Assignment: In the passage about Tatu the chimpanzee, which two signs did Tatu make at the same time?

Given passage:
-*-

Secondly, there is a CHCI rule that all the chimps were well aware of, which was that when they were called inside for dinner, all the chimps must come inside. If one or more chimps stayed outside, they were all given dinner but none of them get their dessert, which was a cookie that night. The grad student said that Tatu, who had been using sticks and other tools all day long and late into the night trying to snag one lone apple off a small Charlie Brown tree located just outside the chain link fencing at the base where the “exclosure” met the ground. Tatu refused to come inside. So, the grad student fed the other four chimps their dinners and when Tatu finally gave up her pursuit and came inside, he fed her dinner as well.
Tatu then looked at the grad student and did something extraordinary. She simultaneously signed “cookie” and “Shhhh,” placing her first finger on her pierced lips. She had not only combined two signs that had never been combined before but she was also sending a message of deception: Give me a cookie and we won’t tell anyone else. Deception is one of the highest forms of intelligence.

-*-

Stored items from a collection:
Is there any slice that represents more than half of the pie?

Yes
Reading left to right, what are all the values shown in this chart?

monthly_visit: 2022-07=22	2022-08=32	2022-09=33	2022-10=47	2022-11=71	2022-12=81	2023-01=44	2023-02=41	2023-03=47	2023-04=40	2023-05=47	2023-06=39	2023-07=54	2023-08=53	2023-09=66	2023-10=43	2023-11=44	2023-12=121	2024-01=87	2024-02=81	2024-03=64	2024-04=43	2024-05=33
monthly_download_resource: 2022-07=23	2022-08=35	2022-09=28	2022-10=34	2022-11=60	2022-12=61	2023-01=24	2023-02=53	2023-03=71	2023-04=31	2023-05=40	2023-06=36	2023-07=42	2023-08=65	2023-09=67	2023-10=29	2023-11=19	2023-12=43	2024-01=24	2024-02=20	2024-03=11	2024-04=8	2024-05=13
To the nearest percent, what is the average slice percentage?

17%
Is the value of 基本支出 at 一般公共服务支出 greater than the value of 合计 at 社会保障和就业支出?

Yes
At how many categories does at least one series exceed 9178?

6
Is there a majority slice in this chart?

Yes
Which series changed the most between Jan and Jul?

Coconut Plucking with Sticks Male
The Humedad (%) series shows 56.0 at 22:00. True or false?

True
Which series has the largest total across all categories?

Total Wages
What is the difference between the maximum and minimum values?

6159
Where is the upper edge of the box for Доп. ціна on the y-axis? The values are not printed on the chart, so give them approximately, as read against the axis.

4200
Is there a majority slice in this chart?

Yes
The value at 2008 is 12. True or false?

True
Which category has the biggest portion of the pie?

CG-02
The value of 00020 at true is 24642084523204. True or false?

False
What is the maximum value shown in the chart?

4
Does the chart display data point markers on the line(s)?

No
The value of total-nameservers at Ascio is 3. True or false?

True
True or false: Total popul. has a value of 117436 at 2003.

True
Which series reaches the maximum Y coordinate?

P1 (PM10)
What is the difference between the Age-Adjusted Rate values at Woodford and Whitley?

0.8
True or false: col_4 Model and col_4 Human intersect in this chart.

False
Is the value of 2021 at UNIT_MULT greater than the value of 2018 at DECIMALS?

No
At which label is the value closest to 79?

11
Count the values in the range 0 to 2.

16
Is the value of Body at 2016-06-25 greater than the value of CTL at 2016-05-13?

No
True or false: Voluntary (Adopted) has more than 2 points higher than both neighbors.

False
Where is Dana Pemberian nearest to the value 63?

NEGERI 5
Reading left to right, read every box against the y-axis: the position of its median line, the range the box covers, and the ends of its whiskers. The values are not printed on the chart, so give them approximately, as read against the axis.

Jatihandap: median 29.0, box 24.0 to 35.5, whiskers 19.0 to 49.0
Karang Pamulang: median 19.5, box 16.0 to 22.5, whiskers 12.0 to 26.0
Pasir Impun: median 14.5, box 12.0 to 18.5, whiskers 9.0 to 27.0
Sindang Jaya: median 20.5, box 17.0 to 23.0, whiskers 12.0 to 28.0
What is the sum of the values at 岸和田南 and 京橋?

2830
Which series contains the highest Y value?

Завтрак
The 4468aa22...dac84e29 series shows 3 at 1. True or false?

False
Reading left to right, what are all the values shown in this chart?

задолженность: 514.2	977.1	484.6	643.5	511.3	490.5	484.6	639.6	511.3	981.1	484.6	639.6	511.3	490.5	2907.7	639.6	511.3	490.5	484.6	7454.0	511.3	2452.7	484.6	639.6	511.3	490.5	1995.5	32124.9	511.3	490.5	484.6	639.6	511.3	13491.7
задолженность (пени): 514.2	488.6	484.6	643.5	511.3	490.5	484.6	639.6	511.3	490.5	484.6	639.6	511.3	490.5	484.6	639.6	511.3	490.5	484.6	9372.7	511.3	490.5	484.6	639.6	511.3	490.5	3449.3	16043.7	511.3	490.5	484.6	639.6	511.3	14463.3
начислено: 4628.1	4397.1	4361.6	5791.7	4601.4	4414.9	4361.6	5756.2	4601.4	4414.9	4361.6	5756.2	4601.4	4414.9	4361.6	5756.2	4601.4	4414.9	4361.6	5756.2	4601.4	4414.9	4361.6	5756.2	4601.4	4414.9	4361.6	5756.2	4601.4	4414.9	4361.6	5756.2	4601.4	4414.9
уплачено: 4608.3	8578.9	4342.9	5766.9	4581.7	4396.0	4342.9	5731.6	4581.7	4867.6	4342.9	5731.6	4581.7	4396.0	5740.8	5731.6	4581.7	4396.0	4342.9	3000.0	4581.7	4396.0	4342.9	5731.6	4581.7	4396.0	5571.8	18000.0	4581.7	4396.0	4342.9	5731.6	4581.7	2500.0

-*-

Your solution: "Cookie" and "Shhhh."